» Assigned task:
Count every line in the entries that contains "vinyl". Report that count alone.

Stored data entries
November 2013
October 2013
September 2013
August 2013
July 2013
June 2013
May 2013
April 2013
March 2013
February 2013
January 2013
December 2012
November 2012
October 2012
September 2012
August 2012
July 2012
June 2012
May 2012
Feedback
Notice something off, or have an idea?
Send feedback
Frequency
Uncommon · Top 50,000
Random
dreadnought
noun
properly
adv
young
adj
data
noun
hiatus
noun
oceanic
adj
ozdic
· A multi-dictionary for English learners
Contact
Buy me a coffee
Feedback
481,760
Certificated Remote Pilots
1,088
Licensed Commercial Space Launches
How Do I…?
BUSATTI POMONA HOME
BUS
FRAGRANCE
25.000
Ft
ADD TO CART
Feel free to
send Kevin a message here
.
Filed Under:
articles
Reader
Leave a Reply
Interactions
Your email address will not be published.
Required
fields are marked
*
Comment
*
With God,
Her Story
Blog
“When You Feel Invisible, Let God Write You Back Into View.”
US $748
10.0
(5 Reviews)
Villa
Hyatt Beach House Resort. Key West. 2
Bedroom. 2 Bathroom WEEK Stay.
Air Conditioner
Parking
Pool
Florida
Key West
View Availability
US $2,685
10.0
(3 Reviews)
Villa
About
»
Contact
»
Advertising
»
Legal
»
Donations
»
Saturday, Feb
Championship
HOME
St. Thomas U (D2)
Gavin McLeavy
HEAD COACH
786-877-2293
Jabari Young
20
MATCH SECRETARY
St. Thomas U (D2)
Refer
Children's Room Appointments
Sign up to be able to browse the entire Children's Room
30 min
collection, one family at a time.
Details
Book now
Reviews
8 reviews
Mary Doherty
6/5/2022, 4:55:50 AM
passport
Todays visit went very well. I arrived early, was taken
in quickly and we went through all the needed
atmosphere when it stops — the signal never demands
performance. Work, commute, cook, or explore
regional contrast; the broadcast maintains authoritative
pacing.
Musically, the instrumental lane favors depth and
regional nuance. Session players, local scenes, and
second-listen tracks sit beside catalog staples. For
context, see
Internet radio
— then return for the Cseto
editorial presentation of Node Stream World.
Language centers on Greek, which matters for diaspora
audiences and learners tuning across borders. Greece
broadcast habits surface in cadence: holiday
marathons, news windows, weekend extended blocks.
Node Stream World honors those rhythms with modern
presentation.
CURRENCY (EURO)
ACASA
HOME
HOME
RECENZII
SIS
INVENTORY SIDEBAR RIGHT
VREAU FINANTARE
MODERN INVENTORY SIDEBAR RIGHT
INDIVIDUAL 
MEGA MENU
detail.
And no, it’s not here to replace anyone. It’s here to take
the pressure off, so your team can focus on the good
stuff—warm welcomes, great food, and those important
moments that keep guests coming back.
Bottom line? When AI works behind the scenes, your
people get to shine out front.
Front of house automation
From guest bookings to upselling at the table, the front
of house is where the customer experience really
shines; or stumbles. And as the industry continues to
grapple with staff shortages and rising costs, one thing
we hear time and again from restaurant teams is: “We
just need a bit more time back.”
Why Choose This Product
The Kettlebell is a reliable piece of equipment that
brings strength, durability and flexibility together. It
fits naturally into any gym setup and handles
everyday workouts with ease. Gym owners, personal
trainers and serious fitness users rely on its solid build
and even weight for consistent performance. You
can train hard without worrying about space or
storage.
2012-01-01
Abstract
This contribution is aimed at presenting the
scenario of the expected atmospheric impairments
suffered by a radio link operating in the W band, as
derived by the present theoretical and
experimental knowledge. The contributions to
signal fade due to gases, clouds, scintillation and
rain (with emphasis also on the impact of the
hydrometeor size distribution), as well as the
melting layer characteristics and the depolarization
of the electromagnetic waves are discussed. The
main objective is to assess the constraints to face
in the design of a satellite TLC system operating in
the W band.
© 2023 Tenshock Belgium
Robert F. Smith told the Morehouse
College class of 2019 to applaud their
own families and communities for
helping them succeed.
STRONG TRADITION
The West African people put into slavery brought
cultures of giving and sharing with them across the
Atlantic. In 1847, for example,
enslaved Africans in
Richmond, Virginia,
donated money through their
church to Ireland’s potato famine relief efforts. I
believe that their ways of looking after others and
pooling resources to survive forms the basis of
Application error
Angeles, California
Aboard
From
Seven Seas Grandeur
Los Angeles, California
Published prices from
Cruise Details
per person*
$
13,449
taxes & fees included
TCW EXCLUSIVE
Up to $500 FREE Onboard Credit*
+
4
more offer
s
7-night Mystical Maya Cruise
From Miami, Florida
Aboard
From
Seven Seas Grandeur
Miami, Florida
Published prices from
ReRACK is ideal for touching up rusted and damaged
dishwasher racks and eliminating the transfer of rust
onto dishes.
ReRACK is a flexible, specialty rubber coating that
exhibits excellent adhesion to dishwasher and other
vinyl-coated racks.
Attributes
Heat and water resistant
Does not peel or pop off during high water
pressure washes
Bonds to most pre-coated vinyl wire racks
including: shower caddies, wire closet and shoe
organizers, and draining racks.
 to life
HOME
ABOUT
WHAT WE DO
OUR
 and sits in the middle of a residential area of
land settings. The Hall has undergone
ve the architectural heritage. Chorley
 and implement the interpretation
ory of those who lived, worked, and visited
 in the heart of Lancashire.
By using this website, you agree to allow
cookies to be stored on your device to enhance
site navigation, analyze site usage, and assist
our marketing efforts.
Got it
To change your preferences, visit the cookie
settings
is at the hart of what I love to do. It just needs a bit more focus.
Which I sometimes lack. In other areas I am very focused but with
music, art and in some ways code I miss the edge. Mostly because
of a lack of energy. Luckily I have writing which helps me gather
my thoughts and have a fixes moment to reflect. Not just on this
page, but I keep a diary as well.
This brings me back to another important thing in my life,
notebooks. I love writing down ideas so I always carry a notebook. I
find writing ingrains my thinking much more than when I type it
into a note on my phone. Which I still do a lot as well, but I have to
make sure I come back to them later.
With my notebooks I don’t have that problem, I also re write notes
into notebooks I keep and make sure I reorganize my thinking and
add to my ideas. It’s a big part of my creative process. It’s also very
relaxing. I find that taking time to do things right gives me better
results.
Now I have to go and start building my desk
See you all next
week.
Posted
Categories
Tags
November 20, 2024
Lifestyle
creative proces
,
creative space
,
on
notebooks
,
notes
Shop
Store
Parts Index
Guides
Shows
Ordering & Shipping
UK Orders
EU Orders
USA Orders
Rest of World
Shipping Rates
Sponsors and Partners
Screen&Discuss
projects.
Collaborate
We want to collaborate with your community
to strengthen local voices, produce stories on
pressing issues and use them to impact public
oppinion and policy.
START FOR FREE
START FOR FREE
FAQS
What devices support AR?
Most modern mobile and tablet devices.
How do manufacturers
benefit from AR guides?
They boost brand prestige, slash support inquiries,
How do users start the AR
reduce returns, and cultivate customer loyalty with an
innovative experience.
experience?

» The answer:
2